Anthony Lane asserts in his review of Munich that Spielberg has shown in the past that he isn't a political filmmaker. So perhaps his possibility of conducting a "discussion" of moral issues is limited not only by his predilection for what Dargis called "emotional bullying and pop thrills" but by his very choice of material for this movie: the Black September massacre at the Munich Olympics and the Israeli campaign to gradually wipe out the perpetrators. There is the pull of making a thriller. There is the pull of making a film based on real events that feels accurate and seems like real events as well as closely referring to them. Does Spielberg manage to juggle these confliction functions?
Due to the secretive nature of the operation and the fact that due to the Israeli government's refusal to reveal any involvement in it, not everything is known; hence, to cope with the story's uncertainties the best method of presentation would perhaps be not a fiction movie at all but a documentary done by investigative journalists. Is this not so? Is the dramatic form misleading?
The moral issues involved would seem likely to come in as a weak third or fourth element after all this, and would be quite overwhelmed by the thriller, the recreation of real events, and the concern with unknown elements, were it not for the quiet moments of self-doubt the main character, Avner, exists as a character primarily to interject. These doubts, Dargis and other viewers feel, (as she wrote) "give Munch the weight of a moral argument. It's an argument, though, that has little to do with whether Israel has a right to exist or whether the Palestinians have the right of return. Only this matters: blood has its costs, even blood shed in righteous defense."
What's the discussion Dargis talks about, then? And finally, what is the purpose of this movie? Is a counterterrorist better than a terrorist? The word "counterterrorist" sounds nicer but masks that he too is carrying out acts of terror. This issue, though a relatively shadowy one, can be related to the issue of capital punishment. A majority of the world's nations have doubts about capital punishment (122 have abolished it, 72 still retain it, according to Amnesty International). But capital punishment, anyway, is formal governmental killing. Whether or not it is morally defensible or practically effective as a deterrent, it is an act of law, not of violent assassination. "Counterterrorism" is different in that it perpetuates not only killing ("an eye for an eye") but also acts of terror.

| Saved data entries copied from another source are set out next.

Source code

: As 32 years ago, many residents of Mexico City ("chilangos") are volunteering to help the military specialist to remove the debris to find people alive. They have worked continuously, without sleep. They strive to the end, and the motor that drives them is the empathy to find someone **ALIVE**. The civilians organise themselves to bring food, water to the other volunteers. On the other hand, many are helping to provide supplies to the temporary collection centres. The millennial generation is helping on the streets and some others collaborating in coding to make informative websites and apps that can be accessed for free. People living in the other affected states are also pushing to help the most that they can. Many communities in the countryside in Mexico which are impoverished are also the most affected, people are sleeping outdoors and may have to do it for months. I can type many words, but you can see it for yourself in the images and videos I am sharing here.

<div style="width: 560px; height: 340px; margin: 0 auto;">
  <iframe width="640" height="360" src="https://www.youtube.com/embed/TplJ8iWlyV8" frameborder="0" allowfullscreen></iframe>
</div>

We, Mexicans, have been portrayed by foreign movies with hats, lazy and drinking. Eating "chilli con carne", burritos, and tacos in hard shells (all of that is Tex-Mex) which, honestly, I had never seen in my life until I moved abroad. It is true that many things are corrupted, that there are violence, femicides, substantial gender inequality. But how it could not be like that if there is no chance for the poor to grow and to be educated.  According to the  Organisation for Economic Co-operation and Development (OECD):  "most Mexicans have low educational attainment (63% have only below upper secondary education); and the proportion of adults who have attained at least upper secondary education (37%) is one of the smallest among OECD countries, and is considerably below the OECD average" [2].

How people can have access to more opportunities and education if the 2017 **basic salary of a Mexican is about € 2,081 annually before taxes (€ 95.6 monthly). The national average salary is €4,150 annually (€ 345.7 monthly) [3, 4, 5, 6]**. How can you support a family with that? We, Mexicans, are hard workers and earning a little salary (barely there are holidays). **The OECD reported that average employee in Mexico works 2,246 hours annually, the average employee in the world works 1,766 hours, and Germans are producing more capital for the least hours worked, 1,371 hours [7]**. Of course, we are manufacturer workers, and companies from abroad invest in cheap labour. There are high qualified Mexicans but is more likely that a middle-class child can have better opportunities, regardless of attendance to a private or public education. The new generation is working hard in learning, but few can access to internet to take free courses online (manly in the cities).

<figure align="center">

Perhaps Spielberg has not abandoned the "emotional bullying and pop thrills" Dargis refers to, in making Munich; it could be that he has simply added a sympathetic central character, a state assassin who has doubts.
This is not to say that Munich proves to lack complexity in detail and contains no technically effective action sequences. Spielberg is a filmmaker of such skill that everyone who loves cinema has to see what he does. And I would much rather watch this than War of the Worlds. But it means that the film may lack the moral value or the political sophistication its advocates lay claim to for it.
Note: these are simply polemical questions for other viewers to consider and answer for themselves. I have not yet seen the movie and have not decided what the answers are myself.
Last edited by Chris Knipp; 12-31-2005 at 08:34 PM.